● Reading text
I get a similar error. This also happens if I run the read_raw_ctf(preload=True). So I’m guessing the issue is when actually loading the data.

I tried tis in two different computers, and with 3 different datasets (one of them from an other experiment) and the error persisted.
I also tried to load the data in Matlab and it worked… So I’m not sure what the problem could be.

Here’s my specs:

mne.sys_info()

OUTPUT:
Platform:         Windows-10-10.0.19044-SP0
Python:           3.9.12 (main, Apr  4 2022, 05:22:27) [MSC v.1916 64 bit (AMD64)]
Executable:       C:\Users\joaco\anaconda3\envs\MEGEYEHS_Python\python.exe
CPU:              AMD64 Family 23 Model 96 Stepping 1, AuthenticAMD: 16 cores
Memory:           15.4 GB
mne:              1.0.3
numpy:            1.21.5 {blas=mkl_rt, lapack=mkl_rt}
scipy:            1.7.3
matplotlib:       3.5.1 {backend=QtAgg}
sklearn:          1.0.2
numba:            0.55.1
nibabel:          3.2.2
nilearn:          0.9.1
dipy:             1.5.0
cupy:             Not found
pandas:           1.4.2
pyvista:          0.34.0 {OpenGL 4.5.13596 Core Profile Context 20.10.20.14 27.20.11020.14001 via AMD Radeon(TM) Graphics}
pyvistaqt:        0.9.0
ipyvtklink:       0.2.2
vtk:              9.0.3
PyQt5:            5.12.3
ipympl:           Not found
pooch:            v1.6.0
mne_bids:         Not found
mne_nirs:         Not found
mne_features:     Not found
mne_qt_browser:   0.3.1
mne_connectivity: Not found

Thanks for your help!

● Exercise task 1
Translate this sentence from the forum post into Spanish: "So I’m guessing the issue is when actually loading the data."
● Exercise task 2
According to the forum post, which version of mne is installed?
● Exercise task 3
Restate the paragraph of the forum post that begins "I get a similar error" in a single shorter sentence, keeping its main facts.
The data after this forum post are not needed here.

● Dataset content
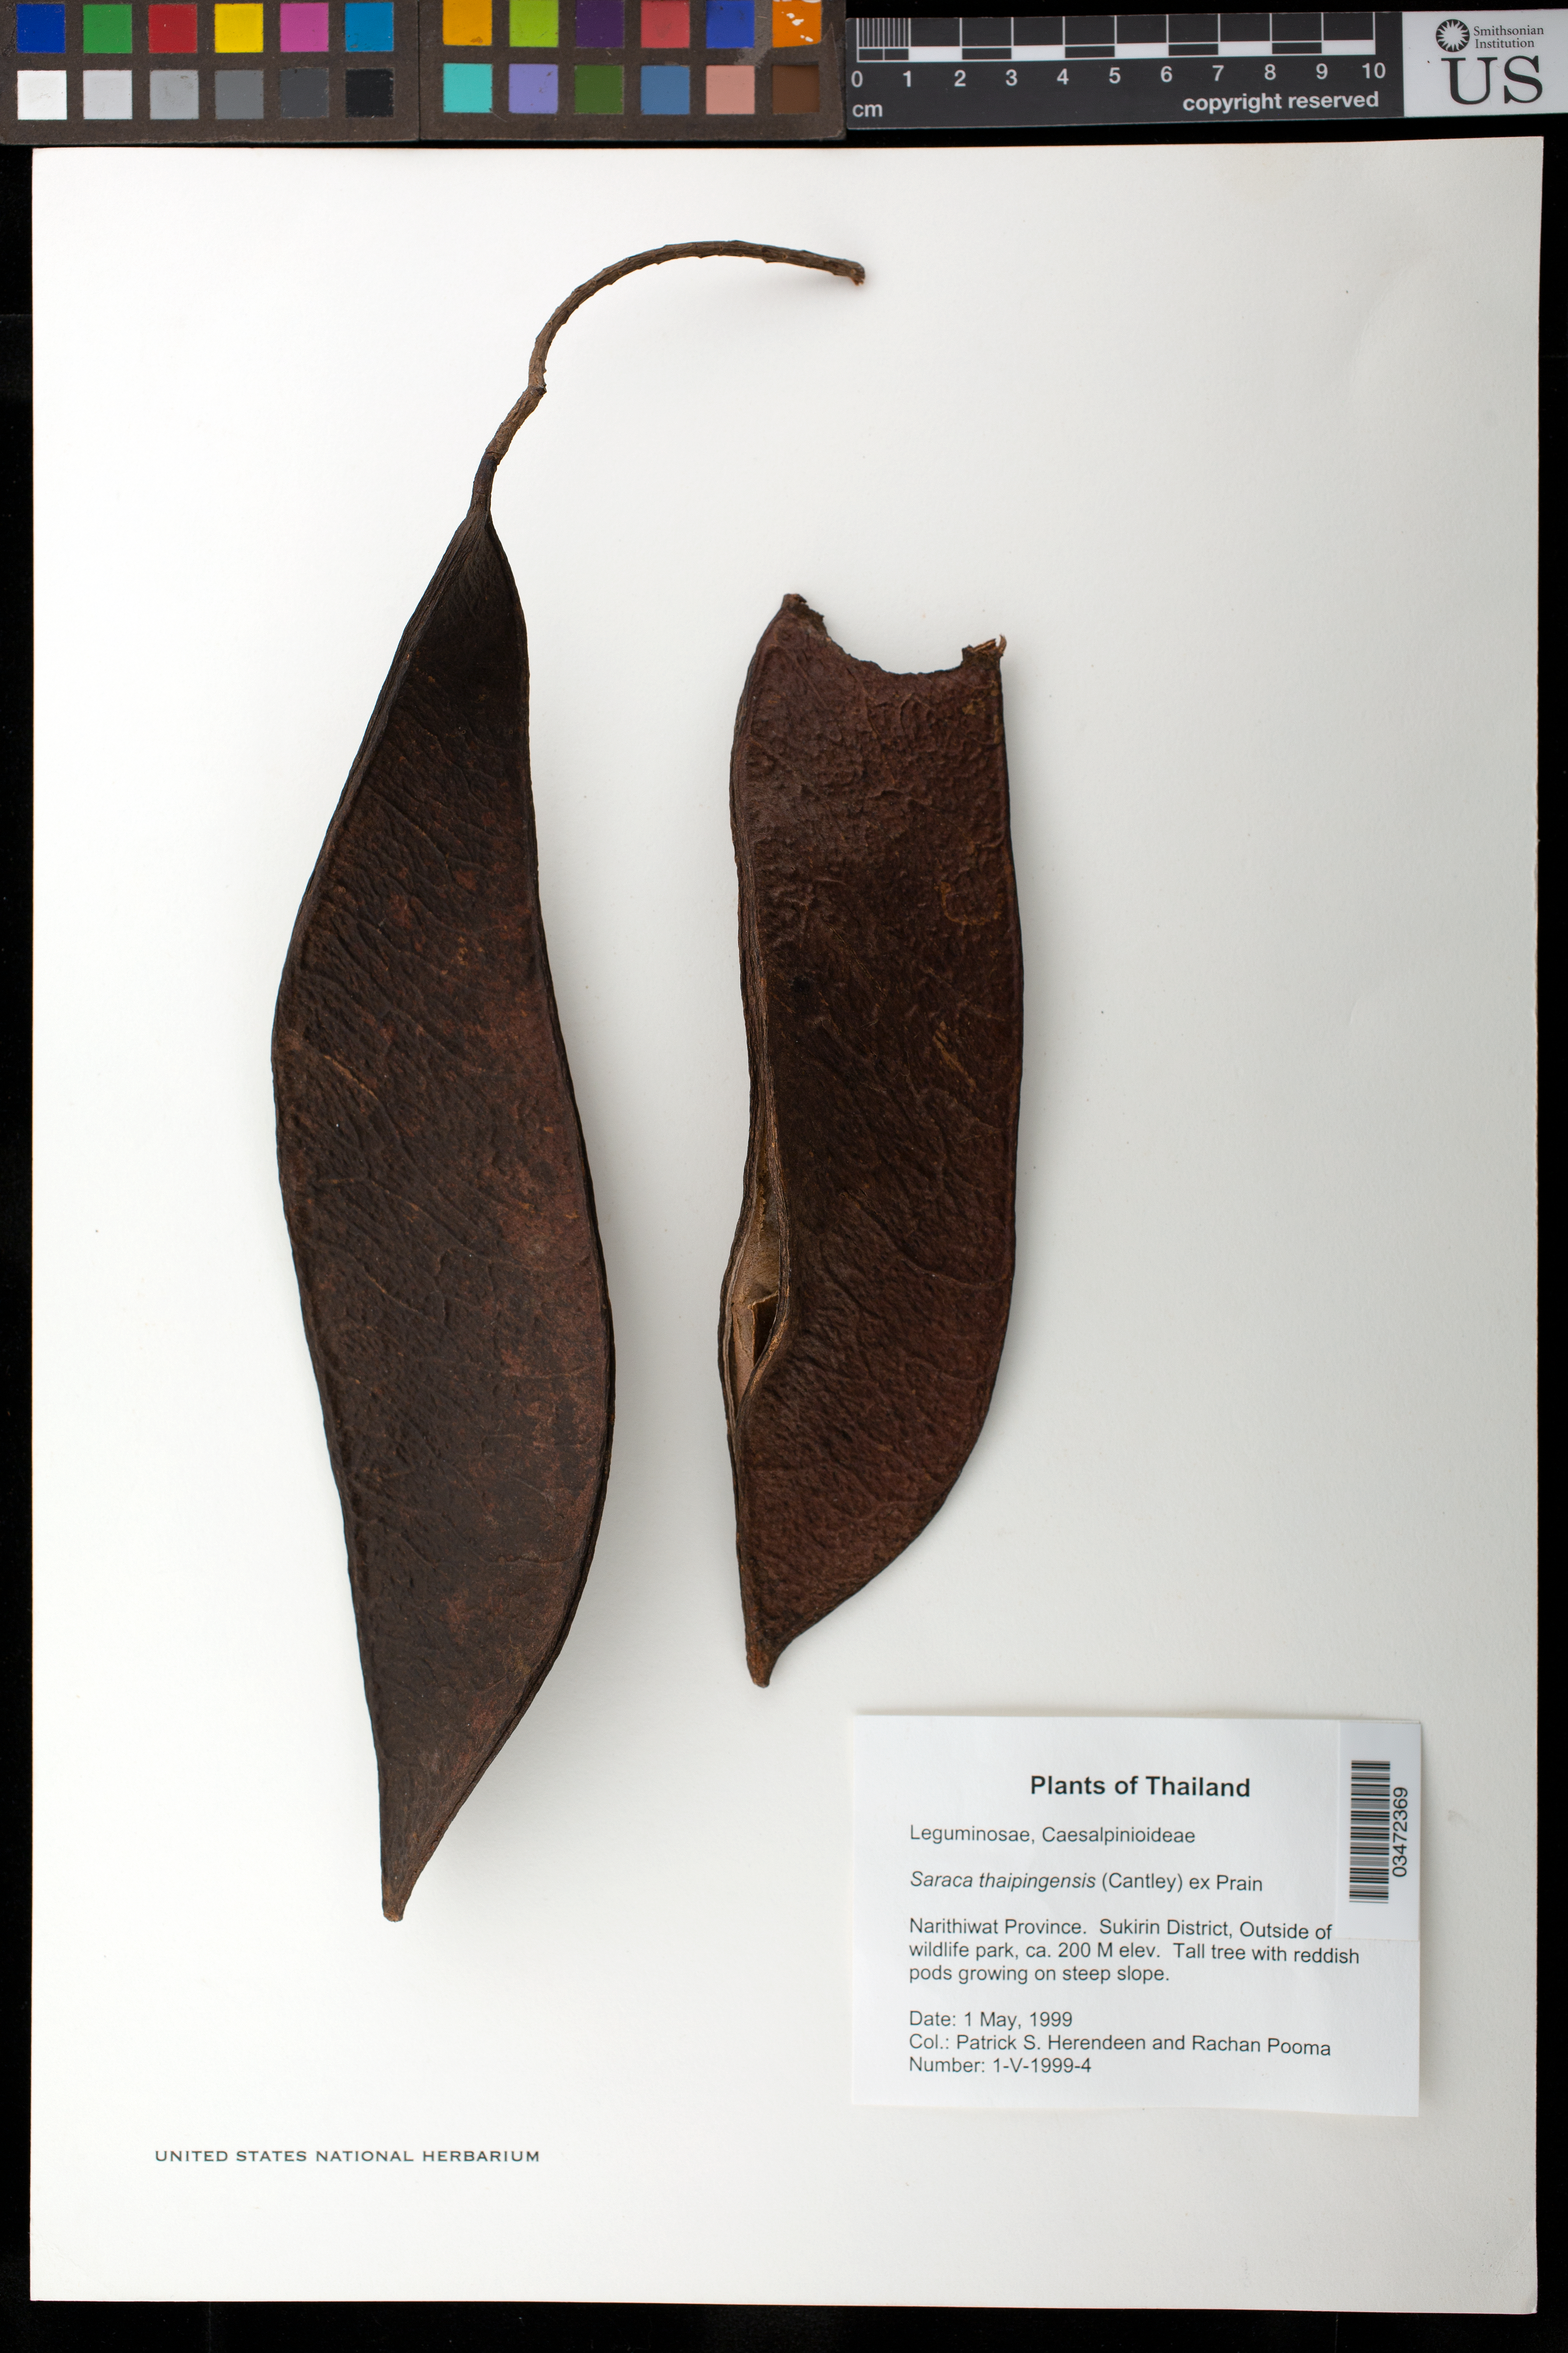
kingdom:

● Reply 1
Así que supongo que el problema está en el momento de cargar realmente los datos.

● Reply 2
Version 1.0.3.

● Reply 3
A similar error occurs when running read_raw_ctf(preload=True), so the problem seems to lie in actually loading the data.